Los sistemas de regulación de los aditivos pueden estar basados en las llamadas listas positivas7 o listas negativas8. Las primeras pueden ser horizontales, cuando enumeran las sustancias admitidas como aditivos, pero sin establecer los alimentos a los que se puede agregar ni la dosis de adición (las Directivas de la UE, destinadas a la armonización de las normativas de los países miembros son un ejemplo) o verticales, si presentan las sustancias admitidas como aditivos señalando los alimentos a los que se incorporan, así como las dosis máximas permitidas. El uso de una sustancia no incluida en la lista, o en el caso de que figure en la lista y se añada a un alimento no autorizado o en una dosis superior a la establecida, da lugar a una infracción de la reglamentación.

Ahora bien, el que se recoja legalmente la posibilidad de utilizar sustancias como aditivos, no significa que su uso sea obligatorio, sino que, si es necesaria su incorporación, sólo podrán emplearse en los alimentos señalados. Hay que indicar, sin embargo, que la filosofía actual en el campo de la industria alimentaria es el de incorporar lo menos posible cualquier sustancia, ya sea como aditivo o como coadyuvante, y se recurre a métodos físicos que permitan una mejor manipulación y procesado de las materias primas, así como una óptima conservación del producto final.

Para la identificación de los aditivos se sigue la numeración asignada por la UE, que va precedida por la letra E. Cuando no figure ninguna letra antes del número, se referirá a sustancias que, a pesar de estar autorizado su uso, se consideran como provisionales. La cifra de las centenas indica el tipo de función que realiza un aditivo, de acuerdo con la siguiente lista:

  • 1XX. Colorantes
  • 2XX. Conservantes.
  • 3XX. Antioxidantes y reguladores del pH.
  • 4XX. Agentes que actúan sobre la textura (estabilizantes, espesantes, gelificantes y emulsionantes).
  • 5XX. Correctores de la acidez y sustancias minerales.
  • 6XX. Potenciadores del sabor.
  • 9XX. Otros aditivos (agentes de recubrimiento, gases de envasado y edulcorantes).
  • 11XX. Enzimas.
  • 14XX. Almidones modificados

En nuestro país, y hasta hace escasas fechas, se también se utilizaba un código basado en el prefijo H-, y que se destinaba a sustancias aún no recogidas como aditivos alimentarios en la normativa europea.


7 En la actualidad el uso de los aditivos se regula mediante el denominado sistema de listas abiertas: para cada tipo de alimento se autorizan unos aditivos determinados.

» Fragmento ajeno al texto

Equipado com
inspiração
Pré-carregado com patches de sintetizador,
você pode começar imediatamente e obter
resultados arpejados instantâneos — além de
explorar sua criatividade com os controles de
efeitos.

Tales listas señalan que sólo las sustancias en ellas recogidas pueden ser utilizadas, con exclusión de cualquier otra. Estas listas se consideran abiertas, es decir, que los aditivos que figuran en estas listas pueden ser retirados si así lo aconsejan los estudios toxicológicos y que se pueden incluir nuevos aditivos. Estas listas se pueden confeccionar a través de las listas horizontales o por medio de listas verticales.

8 Este tipo de listas, las primeras propuestas, recogían un conjunto de compuestos que no podían utilizarse en los alimentos. Así pues, cualquier sustancia que no figurara en la mencionada lista podía añadirse a los alimentos. Sin embargo, tal sistema implica serios peligros, ya que cualquier sustancia nueva podía incorporarse a los productos alimenticios, aunque se desconocieran sus posible efectos tóxicos.